To confront the pandemic, the Federal Reserve had to bail out not just the banking system but also the (unregulated and no one knows what is really going on) shadow banking system, which has been a problem in the US for decades. And of course, some of this problem was caused by nothing other than QE. When there is an inflated money supply in a time of low interest rates the excess money has to seek yield, hence self-sustaining asset price inflation in stock markets, real estate and other forms of ‘investment’.

There is a good ‘investment’ example in the hedge fund world, which results from QE itself.

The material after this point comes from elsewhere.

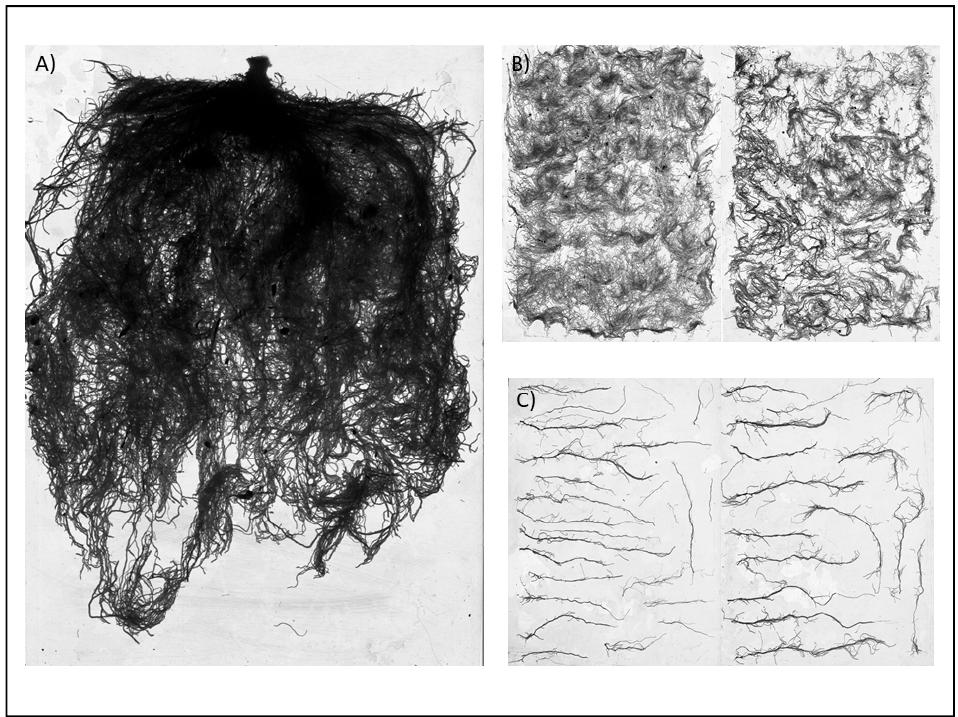
Figure 1. Illustration of the roots along the scanning process (from a representative sample). Individual root systems were separated from the soil with running tap water and taken to the laboratory to be scanned and dried. In Trial 1, whole roots ( A ) were separated into ( B ) root hairs (Ø < 0.5 mm) and ( C ) lateral roots (Ø > 0.5 mm). Root hairs ( B ) were only weighed while lateral roots ( C ) were scanned and weighed. In Trial 2, whole roots ( A ) were also separated into root hairs ( B ) and lateral roots ( C ) and both were scanned and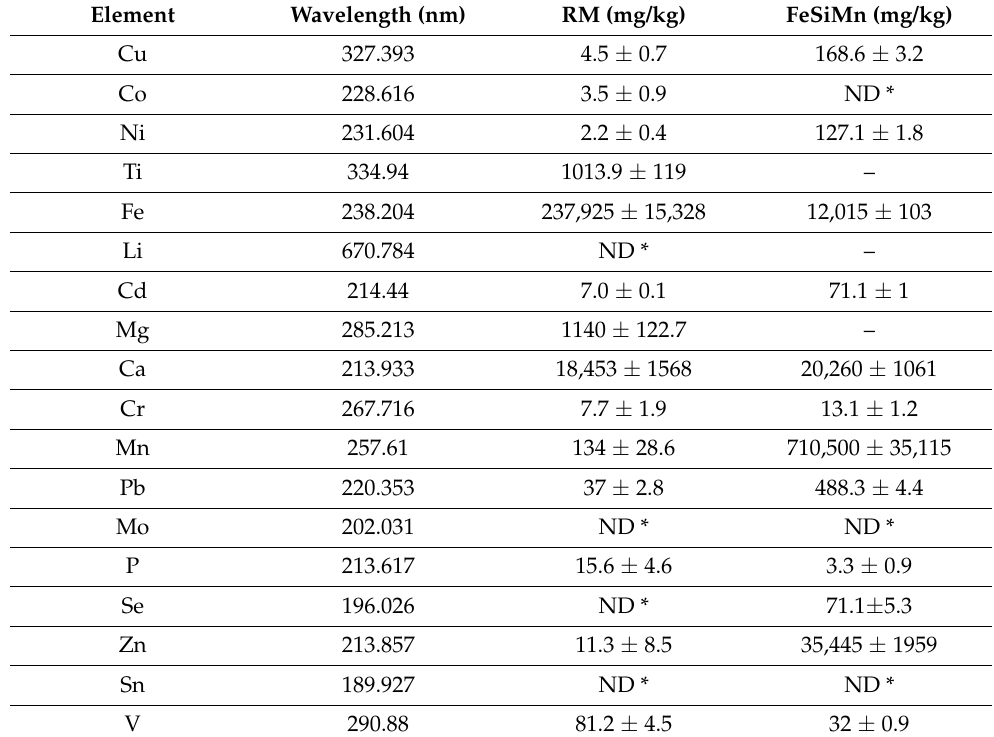
Table 3. Chemical composition of the red mud (RM) and the ferrosilicomanganese fine (FeSiMn) determined by ICP-OES.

If you have, say, a spare billion dollars, you can use it to arbitrage a tiny wrinkle in the treasury forward market for a trivial profit, so you buy treasury bills. But then very cheap funding caused by QE allows you to refinance your treasury bills on a sale and repurchase basis, and repeat this until you achieve leverage of fifty times to hold fifty billion dollars of bills.

Your original billion dollars is just to cover the costs and financing of your position, while your leverage, using QE excess liquidity, gives you an adequate absolute return on that money. Many hedge funds deemed this to be ‘risk free’ investment, and I suspect Nick Leeson would agree with this, as would have Bernie Madoff for that matter; and let’s not forget the Nobel laureate geniuses at LTCM…… 

However, dire risk raises its head when repo funding costs rise from a fraction of a percentage point to several percent, sucking out the arbitrage profit and creating a funding deficit. Just when the Federal Reserve needed to save the economy by exercising QE and buying treasury bills, there existed the potential of massive treasury bill sales to liquidate bust hedge funds. This is one reason why the Federal Reserve was forced to bail out the shadow banking system including bust hedge funds and save the day, and why QE became so massive.

I think at this point Moûtiers may be in sight. Any future enhancement of QE is likely to lead to a bail out of the entire economy. Given that the US is the leading economy, the scale of this may require some kind of alien invasion, aliens who can bring sufficient resources with them.

If you know how to ride back up the mountain with the kids to Courchevel, then you may wish to apply to the Federal Reserve for the post of Chairman, when the current one vacates it. I think he may have done an excellent job of what he had to do, given how far down the mountain his economy had already pedalled. The big question is: what now?

The spectre that has always hovered over QE is an impending uncontrollable market crash or series of crashes that unsettle the economy for years/decades, because there is no central bank tool left powerful enough to counter the expanded problem when it comes.

Some believe that asset price inflation coupled with tax cuts has transferred too much wealth to the wealthy. It is certainly the case that there has been a massive transfer of wealth in the developed world to the asset holding minority. Some argue for progressive taxation to counteract this, including wealth tax. This funding could enable QE reversal. Others proclaim that Modern Monetary Theory (MMT) is a way forward that decouples government spending from its revenues, I believe, allowing the state extra choices by reason of its fiat currency. Whatever the case may be, there is a huge money supply overhang, or hangover if you prefer, that seeks a viable long-term solution, much strenuous and energetic pedalling back up the mountain.